» WHAT YOU NEED TO DO:
Exactly the lines from the one containing "Unique visits across Hamilton" through the one containing "Defining the Hunger Gap" in the listing below are to be copied, with the pictures left out.

» DATA IN THIS EXERCISE:
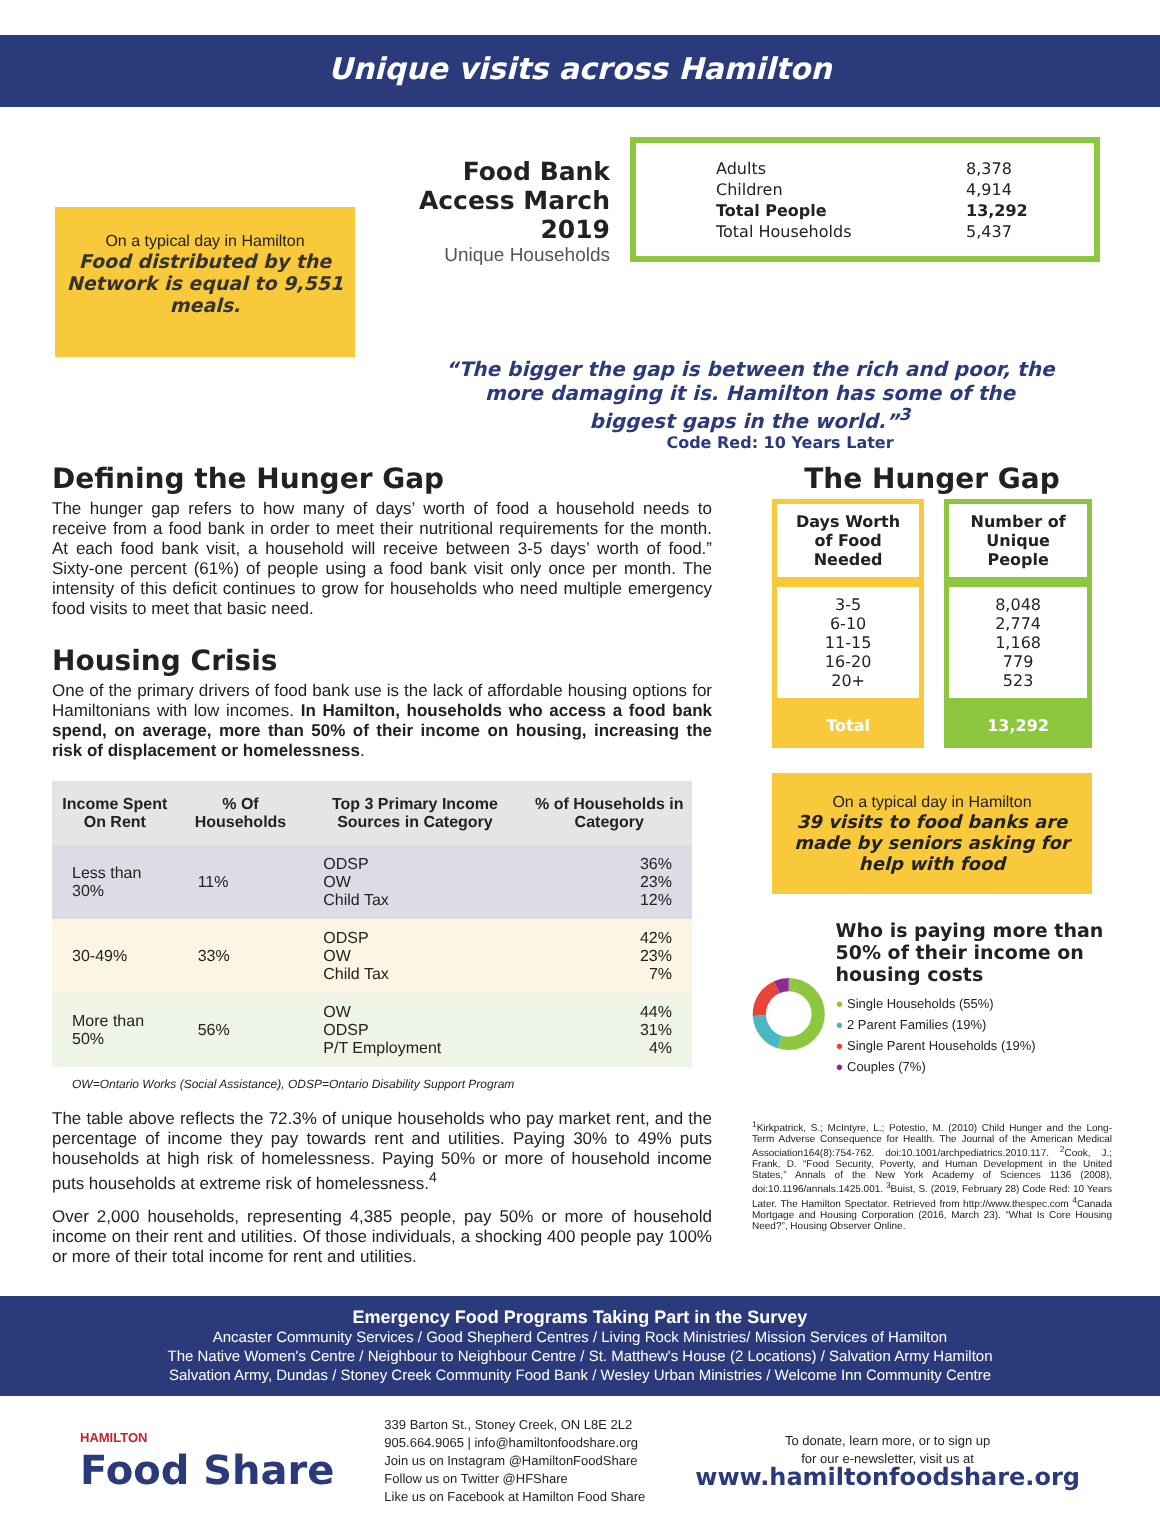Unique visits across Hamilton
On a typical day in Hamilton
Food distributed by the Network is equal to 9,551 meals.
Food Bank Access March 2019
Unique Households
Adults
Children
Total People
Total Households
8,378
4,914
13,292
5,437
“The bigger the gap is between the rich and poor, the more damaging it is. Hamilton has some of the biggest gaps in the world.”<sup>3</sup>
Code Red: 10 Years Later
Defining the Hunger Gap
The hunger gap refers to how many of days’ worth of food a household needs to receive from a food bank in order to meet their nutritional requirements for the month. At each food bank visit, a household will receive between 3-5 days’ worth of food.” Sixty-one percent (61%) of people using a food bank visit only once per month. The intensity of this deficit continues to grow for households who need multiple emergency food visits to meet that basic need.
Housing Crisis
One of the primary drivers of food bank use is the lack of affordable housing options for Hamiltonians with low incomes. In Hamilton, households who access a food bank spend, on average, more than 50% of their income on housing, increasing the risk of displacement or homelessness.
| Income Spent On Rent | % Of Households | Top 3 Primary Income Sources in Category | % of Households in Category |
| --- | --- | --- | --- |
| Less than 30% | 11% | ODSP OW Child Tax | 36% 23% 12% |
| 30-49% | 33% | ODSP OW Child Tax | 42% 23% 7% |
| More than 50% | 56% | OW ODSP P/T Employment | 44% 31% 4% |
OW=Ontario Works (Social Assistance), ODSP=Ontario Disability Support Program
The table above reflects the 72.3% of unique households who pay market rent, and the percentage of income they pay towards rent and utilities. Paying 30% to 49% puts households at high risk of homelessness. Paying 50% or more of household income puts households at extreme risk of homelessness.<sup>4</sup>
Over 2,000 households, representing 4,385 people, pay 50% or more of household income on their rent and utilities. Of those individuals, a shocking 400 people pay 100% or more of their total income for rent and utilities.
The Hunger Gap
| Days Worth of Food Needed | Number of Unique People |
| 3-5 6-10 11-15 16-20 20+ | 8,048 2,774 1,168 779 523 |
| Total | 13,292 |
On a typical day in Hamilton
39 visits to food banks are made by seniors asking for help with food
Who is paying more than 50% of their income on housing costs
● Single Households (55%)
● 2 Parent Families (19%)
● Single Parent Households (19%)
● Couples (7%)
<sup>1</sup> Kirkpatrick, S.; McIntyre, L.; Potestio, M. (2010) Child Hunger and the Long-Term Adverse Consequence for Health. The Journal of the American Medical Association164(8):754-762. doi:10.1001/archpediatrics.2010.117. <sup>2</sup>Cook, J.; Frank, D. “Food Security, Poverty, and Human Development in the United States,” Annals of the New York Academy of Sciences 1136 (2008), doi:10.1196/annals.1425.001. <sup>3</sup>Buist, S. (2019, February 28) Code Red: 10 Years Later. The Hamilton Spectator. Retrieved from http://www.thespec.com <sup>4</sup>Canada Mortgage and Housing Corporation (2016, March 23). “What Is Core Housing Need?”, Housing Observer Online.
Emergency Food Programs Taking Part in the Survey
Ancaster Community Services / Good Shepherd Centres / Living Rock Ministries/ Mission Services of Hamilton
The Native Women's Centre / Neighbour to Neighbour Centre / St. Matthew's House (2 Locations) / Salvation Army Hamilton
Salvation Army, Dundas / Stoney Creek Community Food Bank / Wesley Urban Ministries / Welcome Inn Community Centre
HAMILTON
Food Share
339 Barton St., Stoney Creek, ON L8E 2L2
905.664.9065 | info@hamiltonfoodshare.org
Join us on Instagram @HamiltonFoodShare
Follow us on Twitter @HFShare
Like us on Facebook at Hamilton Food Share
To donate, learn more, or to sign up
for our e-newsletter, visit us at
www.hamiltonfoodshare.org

* * *

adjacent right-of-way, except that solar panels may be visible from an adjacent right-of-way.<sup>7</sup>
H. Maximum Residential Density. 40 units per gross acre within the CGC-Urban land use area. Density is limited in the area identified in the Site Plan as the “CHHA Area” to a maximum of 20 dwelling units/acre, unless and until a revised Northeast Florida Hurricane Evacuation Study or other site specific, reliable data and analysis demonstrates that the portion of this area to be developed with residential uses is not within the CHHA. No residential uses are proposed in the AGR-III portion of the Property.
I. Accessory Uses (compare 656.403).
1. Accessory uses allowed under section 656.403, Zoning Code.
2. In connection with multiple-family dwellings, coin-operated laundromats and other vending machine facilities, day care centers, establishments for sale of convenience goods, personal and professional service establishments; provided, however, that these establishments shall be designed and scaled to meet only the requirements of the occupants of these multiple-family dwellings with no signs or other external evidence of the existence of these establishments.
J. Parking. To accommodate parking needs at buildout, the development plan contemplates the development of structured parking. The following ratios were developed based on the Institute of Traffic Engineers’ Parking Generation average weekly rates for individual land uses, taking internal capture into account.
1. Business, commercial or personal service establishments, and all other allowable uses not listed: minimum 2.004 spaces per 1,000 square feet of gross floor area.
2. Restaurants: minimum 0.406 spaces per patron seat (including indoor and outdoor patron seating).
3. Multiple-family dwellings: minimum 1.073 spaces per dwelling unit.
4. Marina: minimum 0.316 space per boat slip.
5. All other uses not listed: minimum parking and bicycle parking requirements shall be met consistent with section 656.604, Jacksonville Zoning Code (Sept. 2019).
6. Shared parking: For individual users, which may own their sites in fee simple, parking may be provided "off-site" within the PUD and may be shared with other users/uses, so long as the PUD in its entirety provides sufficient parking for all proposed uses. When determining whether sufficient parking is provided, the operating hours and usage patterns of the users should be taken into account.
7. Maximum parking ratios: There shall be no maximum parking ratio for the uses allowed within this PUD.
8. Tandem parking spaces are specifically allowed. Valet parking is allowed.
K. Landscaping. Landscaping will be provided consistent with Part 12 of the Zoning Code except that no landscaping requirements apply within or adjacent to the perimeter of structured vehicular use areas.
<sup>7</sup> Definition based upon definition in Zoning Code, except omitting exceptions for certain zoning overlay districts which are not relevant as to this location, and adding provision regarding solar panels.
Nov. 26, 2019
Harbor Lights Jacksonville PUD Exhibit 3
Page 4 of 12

» ANSWER SECTION:
Unique visits across Hamilton
On a typical day in Hamilton
Food distributed by the Network is equal to 9,551 meals.
Food Bank Access March 2019
Unique Households
Adults
Children
Total People
Total Households
8,378
4,914
13,292
5,437
“The bigger the gap is between the rich and poor, the more damaging it is. Hamilton has some of the biggest gaps in the world.”<sup>3</sup>
Code Red: 10 Years Later
Defining the Hunger Gap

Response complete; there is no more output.